After decades of systemic oppression targeting communities of color, police accountability is long overdue. A patchwork of laws created a system in which officers often commit injustices with impunity, and it requires a range of overlapping laws to even begin to undo the damage.
We need S371/A996 to make police disciplinary records available through the Open Public Records Act. New Jersey is only one of a handful of states to block police disciplinary records from public view, and that needs to change.
We need S2295/A1515 which will enable communities to create civilian complaint review boards with subpoena power, concurrent investigations with internal affairs, and the power to recommend discipline.
We must pass S375/A1006 to limit qualified immunity, a legal doctrine that makes it nearly impossible to win civil lawsuits against the government for rights violations, regardless of the harm inflicted. New Jersey must also confront excessive use of force through passage of George Floyd’s Law, A2431/S265, which bans and criminalizes chokeholds.

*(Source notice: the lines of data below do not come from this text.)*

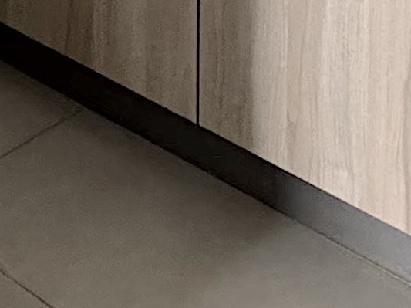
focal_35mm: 106
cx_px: -305
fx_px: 1258
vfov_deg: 10.0
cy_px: -642
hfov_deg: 16.0
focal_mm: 2.22
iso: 320
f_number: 2.2
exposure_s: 1/76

We need to make sure that as one of the most diverse states, we’re also among the most fair and welcoming. The Values Act, S512/A1986, prohibits state and local law enforcement from voluntarily collaborating with federal immigration authorities, ensuring that more New Jerseyans can interact with government agencies with less fear – whether it’s a public health office or a public school district.

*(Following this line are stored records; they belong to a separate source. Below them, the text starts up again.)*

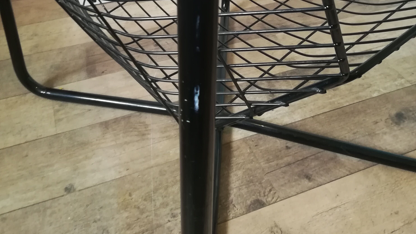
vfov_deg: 28.6
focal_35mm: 38
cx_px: 209
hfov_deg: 52.8
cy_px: -18
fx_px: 419
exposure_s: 1/25
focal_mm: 3.83
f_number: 2.2
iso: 320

New Jersey has made important strides in all of these areas. This year, Gov. Murphy signed into law the Freedom of Reproductive Choice Act, which codified reproductive autonomy, including the right to an abortion, into law. New Jersey finally enacted a law requiring licensing of police officers, making it harder for officers with abusive records to move departments. And New Jersey’s Immigrant Trust Directive, instituted in 2018, was a first step toward drawing a bright line between the role of state and local law enforcement and the role of ICE – but it doesn’t limit all voluntary cooperation by law enforcement or make that distinction for all state and local government.
Each of these existing policies fills an important need, but more must be done to move toward a fair and equitable New Jersey for all.
This is the most important legislative session we’ve seen, and that’s because it’s the one we can influence right now. Join us to pressure our lawmakers to make these bills law – and continue to build a more perfect New Jersey.